WORK TO BE COMPLETED: Retype the text of every item below, keeping each line as it appears.

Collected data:
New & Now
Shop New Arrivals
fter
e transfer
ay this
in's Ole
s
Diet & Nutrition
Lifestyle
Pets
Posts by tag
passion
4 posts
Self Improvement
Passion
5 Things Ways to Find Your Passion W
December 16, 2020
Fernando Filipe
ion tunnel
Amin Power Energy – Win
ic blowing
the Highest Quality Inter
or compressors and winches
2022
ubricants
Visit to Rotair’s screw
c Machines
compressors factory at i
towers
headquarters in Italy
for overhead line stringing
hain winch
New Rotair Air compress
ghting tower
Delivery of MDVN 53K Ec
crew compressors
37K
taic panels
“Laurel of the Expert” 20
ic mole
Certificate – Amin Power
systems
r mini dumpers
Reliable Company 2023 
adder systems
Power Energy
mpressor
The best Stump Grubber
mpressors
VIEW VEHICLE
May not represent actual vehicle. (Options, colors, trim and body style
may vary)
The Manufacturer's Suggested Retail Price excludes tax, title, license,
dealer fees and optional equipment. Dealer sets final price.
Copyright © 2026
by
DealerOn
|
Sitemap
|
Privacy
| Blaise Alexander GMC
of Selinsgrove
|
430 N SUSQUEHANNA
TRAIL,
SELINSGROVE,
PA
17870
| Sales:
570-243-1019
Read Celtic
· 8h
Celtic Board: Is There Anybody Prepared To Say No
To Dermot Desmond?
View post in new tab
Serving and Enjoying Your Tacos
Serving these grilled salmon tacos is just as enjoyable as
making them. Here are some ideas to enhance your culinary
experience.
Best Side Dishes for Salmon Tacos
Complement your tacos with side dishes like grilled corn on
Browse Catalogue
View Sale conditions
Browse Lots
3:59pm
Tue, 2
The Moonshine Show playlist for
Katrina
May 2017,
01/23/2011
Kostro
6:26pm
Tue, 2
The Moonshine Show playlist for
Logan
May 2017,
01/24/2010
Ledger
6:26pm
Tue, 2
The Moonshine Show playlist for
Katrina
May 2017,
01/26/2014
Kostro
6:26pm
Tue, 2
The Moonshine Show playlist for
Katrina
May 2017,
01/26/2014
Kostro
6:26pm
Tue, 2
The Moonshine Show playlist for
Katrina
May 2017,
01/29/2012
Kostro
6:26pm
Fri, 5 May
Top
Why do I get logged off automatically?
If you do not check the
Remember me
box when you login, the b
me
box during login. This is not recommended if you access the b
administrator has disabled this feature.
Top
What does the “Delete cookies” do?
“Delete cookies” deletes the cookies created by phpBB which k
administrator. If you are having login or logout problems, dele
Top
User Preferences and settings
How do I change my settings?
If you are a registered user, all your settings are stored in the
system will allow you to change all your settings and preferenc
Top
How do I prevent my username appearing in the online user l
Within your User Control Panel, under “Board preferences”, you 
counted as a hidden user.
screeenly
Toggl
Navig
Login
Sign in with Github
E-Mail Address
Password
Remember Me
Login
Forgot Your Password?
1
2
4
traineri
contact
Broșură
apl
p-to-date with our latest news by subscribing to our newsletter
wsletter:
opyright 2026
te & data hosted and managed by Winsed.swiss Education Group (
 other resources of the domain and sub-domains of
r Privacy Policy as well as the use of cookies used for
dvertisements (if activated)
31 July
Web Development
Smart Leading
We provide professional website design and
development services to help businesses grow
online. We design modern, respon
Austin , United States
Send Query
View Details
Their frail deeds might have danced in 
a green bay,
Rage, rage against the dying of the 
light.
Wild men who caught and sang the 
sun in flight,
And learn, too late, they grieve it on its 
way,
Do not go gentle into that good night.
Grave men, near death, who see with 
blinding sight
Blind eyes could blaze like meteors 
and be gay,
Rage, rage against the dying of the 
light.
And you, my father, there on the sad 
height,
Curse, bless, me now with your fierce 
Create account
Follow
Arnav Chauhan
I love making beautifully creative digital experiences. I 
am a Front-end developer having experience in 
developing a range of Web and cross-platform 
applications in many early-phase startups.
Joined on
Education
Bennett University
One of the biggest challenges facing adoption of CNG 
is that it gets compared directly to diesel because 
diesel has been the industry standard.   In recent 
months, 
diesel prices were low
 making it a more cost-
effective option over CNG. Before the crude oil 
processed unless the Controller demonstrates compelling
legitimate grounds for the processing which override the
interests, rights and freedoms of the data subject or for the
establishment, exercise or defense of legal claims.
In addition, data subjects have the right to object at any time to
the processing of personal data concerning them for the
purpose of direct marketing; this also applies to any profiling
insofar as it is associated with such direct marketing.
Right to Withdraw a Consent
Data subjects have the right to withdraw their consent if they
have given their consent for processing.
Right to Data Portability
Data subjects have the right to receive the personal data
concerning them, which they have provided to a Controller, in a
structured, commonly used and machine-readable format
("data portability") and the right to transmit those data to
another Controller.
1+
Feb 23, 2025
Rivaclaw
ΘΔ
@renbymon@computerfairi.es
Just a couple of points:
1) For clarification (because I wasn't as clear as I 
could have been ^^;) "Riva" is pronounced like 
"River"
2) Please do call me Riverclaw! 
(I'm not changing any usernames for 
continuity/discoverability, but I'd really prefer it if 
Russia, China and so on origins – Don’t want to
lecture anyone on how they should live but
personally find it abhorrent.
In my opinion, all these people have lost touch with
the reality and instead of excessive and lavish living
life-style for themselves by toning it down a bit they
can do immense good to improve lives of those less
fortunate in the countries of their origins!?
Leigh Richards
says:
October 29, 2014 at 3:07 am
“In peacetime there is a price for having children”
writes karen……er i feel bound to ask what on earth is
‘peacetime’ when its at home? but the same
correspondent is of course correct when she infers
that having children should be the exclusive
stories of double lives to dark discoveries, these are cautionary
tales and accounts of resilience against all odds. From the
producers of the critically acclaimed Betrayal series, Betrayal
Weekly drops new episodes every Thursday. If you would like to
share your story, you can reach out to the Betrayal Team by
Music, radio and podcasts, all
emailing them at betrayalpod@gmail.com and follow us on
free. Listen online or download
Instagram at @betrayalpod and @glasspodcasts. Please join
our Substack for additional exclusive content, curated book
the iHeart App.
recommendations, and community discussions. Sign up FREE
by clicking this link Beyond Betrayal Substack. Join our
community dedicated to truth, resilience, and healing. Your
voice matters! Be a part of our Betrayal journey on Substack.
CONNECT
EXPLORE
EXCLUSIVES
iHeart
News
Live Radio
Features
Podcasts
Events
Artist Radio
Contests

RESPONSE TO THIS TASK:
New & Now
Shop New Arrivals
fter
e transfer
ay this
in's Ole
s
Diet & Nutrition
Lifestyle
Pets
Posts by tag
passion
4 posts
Self Improvement
Passion
5 Things Ways to Find Your Passion W
December 16, 2020
Fernando Filipe
ion tunnel
Amin Power Energy – Win
ic blowing
the Highest Quality Inter
or compressors and winches
2022
ubricants
Visit to Rotair’s screw
c Machines
compressors factory at i
towers
headquarters in Italy
for overhead line stringing
hain winch
New Rotair Air compress
ghting tower
Delivery of MDVN 53K Ec
crew compressors
37K
taic panels
“Laurel of the Expert” 20
ic mole
Certificate – Amin Power
systems
r mini dumpers
Reliable Company 2023 
adder systems
Power Energy
mpressor
The best Stump Grubber
mpressors
VIEW VEHICLE
May not represent actual vehicle. (Options, colors, trim and body style
may vary)
The Manufacturer's Suggested Retail Price excludes tax, title, license,
dealer fees and optional equipment. Dealer sets final price.
Copyright © 2026
by
DealerOn
|
Sitemap
|
Privacy
| Blaise Alexander GMC
of Selinsgrove
|
430 N SUSQUEHANNA
TRAIL,
SELINSGROVE,
PA
17870
| Sales:
570-243-1019
Read Celtic
· 8h
Celtic Board: Is There Anybody Prepared To Say No
To Dermot Desmond?
View post in new tab
Serving and Enjoying Your Tacos
Serving these grilled salmon tacos is just as enjoyable as
making them. Here are some ideas to enhance your culinary
experience.
Best Side Dishes for Salmon Tacos
Complement your tacos with side dishes like grilled corn on
Browse Catalogue
View Sale conditions
Browse Lots
3:59pm
Tue, 2
The Moonshine Show playlist for
Katrina
May 2017,
01/23/2011
Kostro
6:26pm
Tue, 2
The Moonshine Show playlist for
Logan
May 2017,
01/24/2010
Ledger
6:26pm
Tue, 2
The Moonshine Show playlist for
Katrina
May 2017,
01/26/2014
Kostro
6:26pm
Tue, 2
The Moonshine Show playlist for
Katrina
May 2017,
01/26/2014
Kostro
6:26pm
Tue, 2
The Moonshine Show playlist for
Katrina
May 2017,
01/29/2012
Kostro
6:26pm
Fri, 5 May
Top
Why do I get logged off automatically?
If you do not check the
Remember me
box when you login, the b
me
box during login. This is not recommended if you access the b
administrator has disabled this feature.
Top
What does the “Delete cookies” do?
“Delete cookies” deletes the cookies created by phpBB which k
administrator. If you are having login or logout problems, dele
Top
User Preferences and settings
How do I change my settings?
If you are a registered user, all your settings are stored in the
system will allow you to change all your settings and preferenc
Top
How do I prevent my username appearing in the online user l
Within your User Control Panel, under “Board preferences”, you 
counted as a hidden user.
screeenly
Toggl
Navig
Login
Sign in with Github
E-Mail Address
Password
Remember Me
Login
Forgot Your Password?
1
2
4
traineri
contact
Broșură
apl
p-to-date with our latest news by subscribing to our newsletter
wsletter:
opyright 2026
te & data hosted and managed by Winsed.swiss Education Group (
 other resources of the domain and sub-domains of
r Privacy Policy as well as the use of cookies used for
dvertisements (if activated)
31 July
Web Development
Smart Leading
We provide professional website design and
development services to help businesses grow
online. We design modern, respon
Austin , United States
Send Query
View Details
Their frail deeds might have danced in 
a green bay,
Rage, rage against the dying of the 
light.
Wild men who caught and sang the 
sun in flight,
And learn, too late, they grieve it on its 
way,
Do not go gentle into that good night.
Grave men, near death, who see with 
blinding sight
Blind eyes could blaze like meteors 
and be gay,
Rage, rage against the dying of the 
light.
And you, my father, there on the sad 
height,
Curse, bless, me now with your fierce 
Create account
Follow
Arnav Chauhan
I love making beautifully creative digital experiences. I 
am a Front-end developer having experience in 
developing a range of Web and cross-platform 
applications in many early-phase startups.
Joined on
Education
Bennett University
One of the biggest challenges facing adoption of CNG 
is that it gets compared directly to diesel because 
diesel has been the industry standard.   In recent 
months, 
diesel prices were low
 making it a more cost-
effective option over CNG. Before the crude oil 
processed unless the Controller demonstrates compelling
legitimate grounds for the processing which override the
interests, rights and freedoms of the data subject or for the
establishment, exercise or defense of legal claims.
In addition, data subjects have the right to object at any time to
the processing of personal data concerning them for the
purpose of direct marketing; this also applies to any profiling
insofar as it is associated with such direct marketing.
Right to Withdraw a Consent
Data subjects have the right to withdraw their consent if they
have given their consent for processing.
Right to Data Portability
Data subjects have the right to receive the personal data
concerning them, which they have provided to a Controller, in a
structured, commonly used and machine-readable format
("data portability") and the right to transmit those data to
another Controller.
1+
Feb 23, 2025
Rivaclaw
ΘΔ
@renbymon@computerfairi.es
Just a couple of points:
1) For clarification (because I wasn't as clear as I 
could have been ^^;) "Riva" is pronounced like 
"River"
2) Please do call me Riverclaw! 
(I'm not changing any usernames for 
continuity/discoverability, but I'd really prefer it if 
Russia, China and so on origins – Don’t want to
lecture anyone on how they should live but
personally find it abhorrent.
In my opinion, all these people have lost touch with
the reality and instead of excessive and lavish living
life-style for themselves by toning it down a bit they
can do immense good to improve lives of those less
fortunate in the countries of their origins!?
Leigh Richards
says:
October 29, 2014 at 3:07 am
“In peacetime there is a price for having children”
writes karen……er i feel bound to ask what on earth is
‘peacetime’ when its at home? but the same
correspondent is of course correct when she infers
that having children should be the exclusive
stories of double lives to dark discoveries, these are cautionary
tales and accounts of resilience against all odds. From the
producers of the critically acclaimed Betrayal series, Betrayal
Weekly drops new episodes every Thursday. If you would like to
share your story, you can reach out to the Betrayal Team by
Music, radio and podcasts, all
emailing them at betrayalpod@gmail.com and follow us on
free. Listen online or download
Instagram at @betrayalpod and @glasspodcasts. Please join
our Substack for additional exclusive content, curated book
the iHeart App.
recommendations, and community discussions. Sign up FREE
by clicking this link Beyond Betrayal Substack. Join our
community dedicated to truth, resilience, and healing. Your
voice matters! Be a part of our Betrayal journey on Substack.
CONNECT
EXPLORE
EXCLUSIVES
iHeart
News
Live Radio
Features
Podcasts
Events
Artist Radio
Contests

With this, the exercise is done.